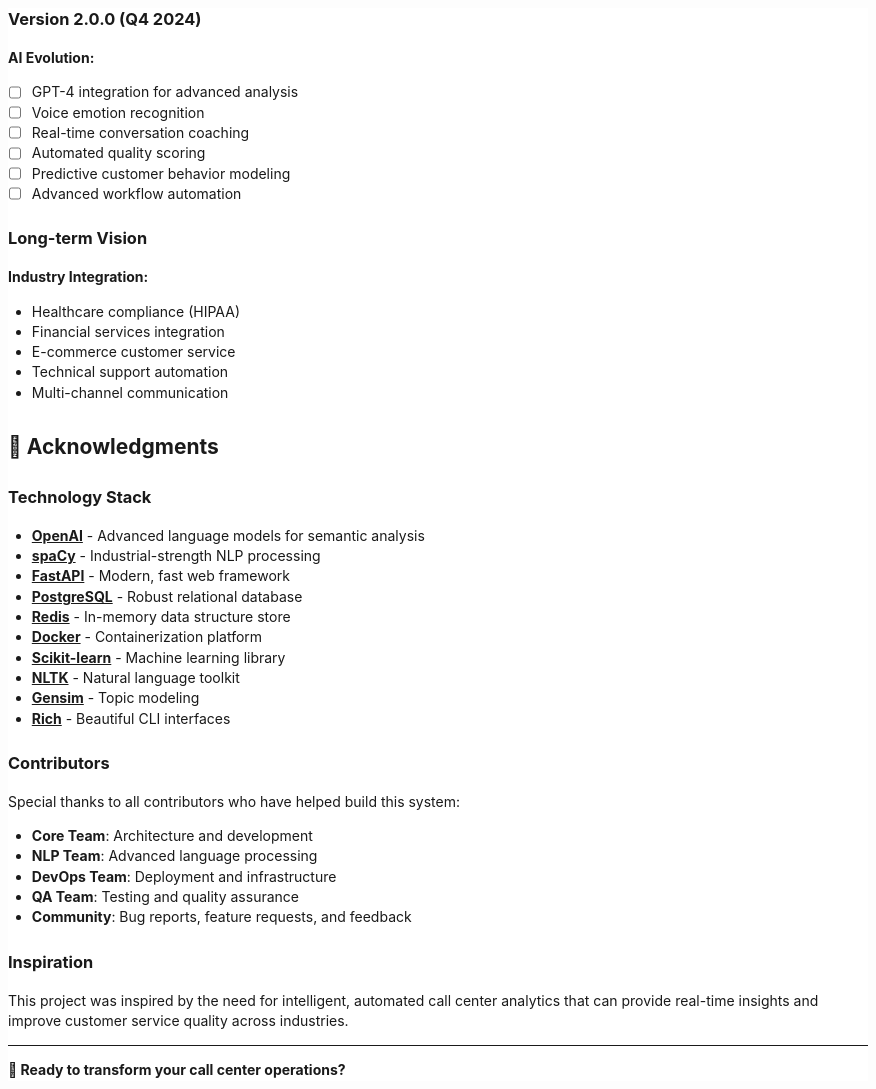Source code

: ### Version 2.0.0 (Q4 2024)

**AI Evolution:**
- [ ] GPT-4 integration for advanced analysis
- [ ] Voice emotion recognition
- [ ] Real-time conversation coaching
- [ ] Automated quality scoring
- [ ] Predictive customer behavior modeling
- [ ] Advanced workflow automation

### Long-term Vision

**Industry Integration:**
- Healthcare compliance (HIPAA)
- Financial services integration
- E-commerce customer service
- Technical support automation
- Multi-channel communication

## 🙏 Acknowledgments

### Technology Stack

- **[OpenAI](https://openai.com)** - Advanced language models for semantic analysis
- **[spaCy](https://spacy.io)** - Industrial-strength NLP processing
- **[FastAPI](https://fastapi.tiangolo.com)** - Modern, fast web framework
- **[PostgreSQL](https://postgresql.org)** - Robust relational database
- **[Redis](https://redis.io)** - In-memory data structure store
- **[Docker](https://docker.com)** - Containerization platform
- **[Scikit-learn](https://scikit-learn.org)** - Machine learning library
- **[NLTK](https://nltk.org)** - Natural language toolkit
- **[Gensim](https://radimrehurek.com/gensim/)** - Topic modeling
- **[Rich](https://rich.readthedocs.io)** - Beautiful CLI interfaces

### Contributors

Special thanks to all contributors who have helped build this system:

- **Core Team**: Architecture and development
- **NLP Team**: Advanced language processing
- **DevOps Team**: Deployment and infrastructure
- **QA Team**: Testing and quality assurance
- **Community**: Bug reports, feature requests, and feedback

### Inspiration

This project was inspired by the need for intelligent, automated call center analytics that can provide real-time insights and improve customer service quality across industries.

---

**🚀 Ready to transform your call center operations?**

# Exercise brief
Go through the material above and output exactly the lines from the one containing "- [ ] Real-time conversation coaching" through the one containing "### Technology Stack".

# Exercise output
- [ ] Real-time conversation coaching
- [ ] Automated quality scoring
- [ ] Predictive customer behavior modeling
- [ ] Advanced workflow automation

### Long-term Vision

**Industry Integration:**
- Healthcare compliance (HIPAA)
- Financial services integration
- E-commerce customer service
- Technical support automation
- Multi-channel communication

## 🙏 Acknowledgments

### Technology Stack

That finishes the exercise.